Southern Md.'s Stuffed Ham Tradition Honored with Award

 A WJ Dent stuffed ham, ready for slicing.

A WJ Dent stuffed ham, ready for slicing.

We all cherish our holiday mealtime traditions, and one tradition in St. Mary’s County is being honored with a statewide award.

Stuffed ham is the self-proclaimed “Official County Food” by the St. Mary’s County Tourism organization. It’s a ham stuffed with greens, onions and spices, served cold on holidays and at church dinners, county festivals and fairs year-round.

This weekend, the stuffed-ham-making practice will be honored by Maryland Traditions, the Maryland State Arts Council’s folklife program. WJ Dent & Sons, a deli in Tall Timbers, Maryland, that has been operating in different forms since 1927, will accept the honor.

 The southern Maryland stuffed ham tradition is supported by folks like, from left, Ray Raley, Matt Bowes, Samuel Pratt, Dan Raley, Carla Tomaszewski, Pat Bowes, and David Dent, pictured here at WJ Dent & Sons country store in Tall Timbers, St. Mary's County.  Photo: Edwin Remsberg Photographs

The southern Maryland stuffed ham tradition is supported by folks like, from left, Ray Raley, Matt Bowes, Samuel Pratt, Dan Raley, Carla Tomaszewski, Pat Bowes, and David Dent, pictured here at WJ Dent & Sons country store in Tall Timbers, St. Mary's County. Photo: Edwin Remsberg Photographs

There are different legends about how the stuffed ham was invented, but WJ Dent says it dates back to the early 17th century, where it is believed slaves working on local plantations created the recipe using the lesser cuts of the plantation owner’s butchered hog. Local lore says the slaves made the best of what they had by adding fresh vegetables from the garden, and boiling everything together in a cloth bag.

Making stuffed ham is a 16-hour, labor-intensive process that takes multiple cooks. First, the ham has to be cured, deboned, and trimmed of fat. Next, slits are cut in the ham, and an average ten pounds of stuffing are crammed inside. The ham is wrapped in cheesecloth, tied up with cord, and boiled— not baked. It’s finally cooled and sliced.

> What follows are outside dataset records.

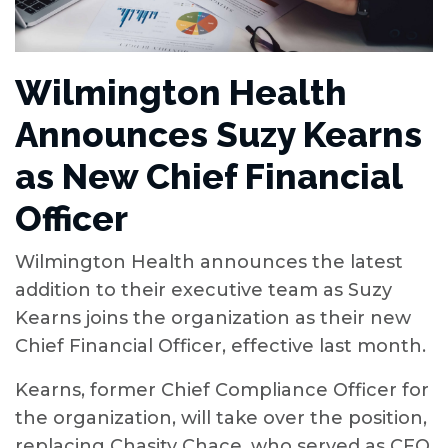
Wilmington Health
Announces Suzy Kearns
as New Chief Financial
Officer
Wilmington Health announces the latest
addition to their executive team as Suzy
Kearns joins the organization as their new
Chief Financial Officer, effective last month.
Kearns, former Chief Compliance Officer for
the organization, will take over the position,
replacing Chasity Chace, who served as CFO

Maryland Traditions and the Maryland State Arts Council says this dish is so local, it varies based on which part of the county a particular ham came from:

“Locals can tell where a ham was prepared based on the proportions of the ingredients - more kale toward the northern county; more cabbage toward the southern.” 

The Maryland Traditions Heritage Awards are the evening of Saturday, December 1, on the campus of the University of Maryland, Baltimore County (UMBC) in Catonsville, Maryland. The ceremony will honor “stewards of our state’s living cultural traditions in a public ceremony and concert.”

Other local traditions being honored at the ceremony: The Sensational Royal Lights, a gospel quartet with roots in Dorchester County; and Curtis’ Coney Island Famous Weiners of Allegany County.

The evening will feature performances by the Sensational Royal Lights, as well as Meki’s Tamure, a Polynesian drumming and dance group based in Anne Arundel County. After the ceremony and concert, a lobby reception will feature St. Mary’s County bluegrass duo Cousins in Harmony.

The event is at 7:30 p.m., with doors opening at 7:00, at the Proscenium Theater in the Performing Arts and Humanities Building at UMBC. Reserve your free tickets through the UMBC box office.